What if we began our professional day listening to our dreams and those of our students? What if those dreams served as the foundation for a bold and oneirological praxis in our classrooms?
Cultivating dreams, together, at the NCTE Convention, three questions guide our shared space
What are we dreaming about?
Consider the primary obstacles in our past and in the present moment for which we might dream solutions, alternatives, and synergies. We invite proposals that name and seek dreaming practices for addressing the present, waking world.
What are we dreaming for?
As stewards of the teaching profession and of the broader domain of the English language arts, our dreams must be resolutely purposeful. We must engage in social dreaming that advocates for the needs of the varied, marginalized communities whom we serve.
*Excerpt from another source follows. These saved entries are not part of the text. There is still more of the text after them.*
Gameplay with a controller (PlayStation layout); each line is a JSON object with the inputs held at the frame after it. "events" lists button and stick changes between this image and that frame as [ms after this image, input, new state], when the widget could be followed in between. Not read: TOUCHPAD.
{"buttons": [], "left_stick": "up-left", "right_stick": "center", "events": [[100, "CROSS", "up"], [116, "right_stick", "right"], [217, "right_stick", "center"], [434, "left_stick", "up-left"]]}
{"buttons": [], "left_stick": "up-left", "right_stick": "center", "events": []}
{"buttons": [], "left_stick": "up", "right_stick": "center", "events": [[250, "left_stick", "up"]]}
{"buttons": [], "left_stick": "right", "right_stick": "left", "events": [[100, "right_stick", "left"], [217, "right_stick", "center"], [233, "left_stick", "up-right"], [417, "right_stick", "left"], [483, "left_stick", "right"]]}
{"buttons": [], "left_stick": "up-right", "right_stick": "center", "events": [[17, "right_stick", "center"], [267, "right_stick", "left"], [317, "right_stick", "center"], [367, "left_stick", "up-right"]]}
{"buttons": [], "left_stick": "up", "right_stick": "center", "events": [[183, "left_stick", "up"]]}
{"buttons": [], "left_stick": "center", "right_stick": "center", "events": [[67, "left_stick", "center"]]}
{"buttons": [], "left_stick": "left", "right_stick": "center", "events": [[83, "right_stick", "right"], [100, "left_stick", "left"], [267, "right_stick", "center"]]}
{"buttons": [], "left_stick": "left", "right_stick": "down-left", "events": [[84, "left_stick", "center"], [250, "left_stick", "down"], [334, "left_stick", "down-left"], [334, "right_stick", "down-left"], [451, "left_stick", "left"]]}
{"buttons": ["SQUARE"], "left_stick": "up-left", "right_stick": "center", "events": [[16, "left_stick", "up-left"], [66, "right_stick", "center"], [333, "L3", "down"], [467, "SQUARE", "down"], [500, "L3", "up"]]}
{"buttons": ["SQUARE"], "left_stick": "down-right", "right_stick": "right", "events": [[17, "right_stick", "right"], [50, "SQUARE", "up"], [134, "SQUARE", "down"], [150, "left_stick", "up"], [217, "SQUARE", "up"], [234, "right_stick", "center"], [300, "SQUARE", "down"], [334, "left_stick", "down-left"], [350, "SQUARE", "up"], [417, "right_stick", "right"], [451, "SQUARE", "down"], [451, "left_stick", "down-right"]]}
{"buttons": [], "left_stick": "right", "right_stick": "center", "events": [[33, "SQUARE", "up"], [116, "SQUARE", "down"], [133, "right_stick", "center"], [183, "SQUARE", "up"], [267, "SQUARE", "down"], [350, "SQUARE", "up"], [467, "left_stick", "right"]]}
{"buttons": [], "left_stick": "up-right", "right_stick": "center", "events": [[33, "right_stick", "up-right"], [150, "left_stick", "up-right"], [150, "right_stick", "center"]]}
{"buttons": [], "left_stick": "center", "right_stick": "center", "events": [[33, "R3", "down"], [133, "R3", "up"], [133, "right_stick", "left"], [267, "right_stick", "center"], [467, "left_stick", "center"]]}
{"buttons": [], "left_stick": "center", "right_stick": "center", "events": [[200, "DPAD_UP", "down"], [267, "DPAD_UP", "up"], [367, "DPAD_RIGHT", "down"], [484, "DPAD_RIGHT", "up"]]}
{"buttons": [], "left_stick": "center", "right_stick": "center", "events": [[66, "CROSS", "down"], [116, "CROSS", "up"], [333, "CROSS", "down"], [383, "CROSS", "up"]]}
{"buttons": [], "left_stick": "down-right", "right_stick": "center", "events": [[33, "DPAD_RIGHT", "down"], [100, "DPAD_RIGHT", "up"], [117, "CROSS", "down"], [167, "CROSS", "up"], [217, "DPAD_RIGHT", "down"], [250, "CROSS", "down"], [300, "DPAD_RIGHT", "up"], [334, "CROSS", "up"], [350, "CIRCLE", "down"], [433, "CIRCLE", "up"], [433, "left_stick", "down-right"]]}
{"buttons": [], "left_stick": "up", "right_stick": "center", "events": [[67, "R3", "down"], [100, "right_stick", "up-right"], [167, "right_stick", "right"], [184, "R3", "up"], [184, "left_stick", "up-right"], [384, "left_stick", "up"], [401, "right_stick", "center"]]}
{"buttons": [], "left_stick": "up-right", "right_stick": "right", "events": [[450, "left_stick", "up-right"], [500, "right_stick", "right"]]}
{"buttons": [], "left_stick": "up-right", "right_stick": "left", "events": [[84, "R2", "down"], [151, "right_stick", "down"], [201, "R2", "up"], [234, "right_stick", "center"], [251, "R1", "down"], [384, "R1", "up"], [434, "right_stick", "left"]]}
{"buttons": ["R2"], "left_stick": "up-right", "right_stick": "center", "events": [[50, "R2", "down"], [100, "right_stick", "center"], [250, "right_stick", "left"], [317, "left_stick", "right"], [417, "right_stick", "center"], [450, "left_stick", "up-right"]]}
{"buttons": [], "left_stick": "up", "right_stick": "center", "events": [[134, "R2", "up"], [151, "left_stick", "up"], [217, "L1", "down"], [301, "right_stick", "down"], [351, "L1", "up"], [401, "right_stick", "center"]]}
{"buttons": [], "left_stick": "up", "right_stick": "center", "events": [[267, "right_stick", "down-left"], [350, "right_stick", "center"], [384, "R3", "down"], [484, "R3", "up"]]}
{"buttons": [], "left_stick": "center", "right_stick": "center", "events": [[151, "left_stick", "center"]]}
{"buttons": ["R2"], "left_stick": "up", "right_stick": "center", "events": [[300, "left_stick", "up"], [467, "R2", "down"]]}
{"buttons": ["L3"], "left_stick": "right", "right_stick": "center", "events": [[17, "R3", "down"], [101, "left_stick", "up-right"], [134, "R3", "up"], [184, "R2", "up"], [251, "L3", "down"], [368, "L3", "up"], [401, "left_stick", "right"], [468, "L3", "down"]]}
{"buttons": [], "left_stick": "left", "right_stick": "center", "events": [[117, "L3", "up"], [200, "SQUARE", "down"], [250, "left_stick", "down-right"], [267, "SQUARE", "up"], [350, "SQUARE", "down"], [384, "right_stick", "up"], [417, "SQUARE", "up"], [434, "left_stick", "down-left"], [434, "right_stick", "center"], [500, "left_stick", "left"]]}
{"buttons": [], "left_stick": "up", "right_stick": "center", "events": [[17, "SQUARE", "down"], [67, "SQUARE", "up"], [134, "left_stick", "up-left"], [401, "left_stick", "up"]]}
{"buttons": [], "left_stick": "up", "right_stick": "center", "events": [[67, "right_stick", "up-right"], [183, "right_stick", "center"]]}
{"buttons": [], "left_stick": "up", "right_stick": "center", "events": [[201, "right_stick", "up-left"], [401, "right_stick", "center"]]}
Consider the dreams for and of varied and diverse learners and how our pedagogies are intertwined with laboratory dreaming.
Whom are we dreaming with?
Our dreams are networked to a broader, more-than-human world. As teachers, who are we in conversation with as we support speculative, dreaming practices in our classrooms and in our communities? We invite co-presented sessions that invite in the voices and dreams of our students and the network of individuals we learn alongside.
To be clear, we are taking dreams seriously because, as English teachers, we know the power of literacy to spark change from individual academic growth to widespread social movements. Let us revel in the fact that dreams are small gifts of liberatory abundance. They make us who we are—as individuals and as a civic collective. In the words of none other than William Shakespeare, “We are such stuff as dreams are made on” and, in the spirit, the whole of our futures depends on our ability to dream, imagine, and take flight on the wings of such fancy.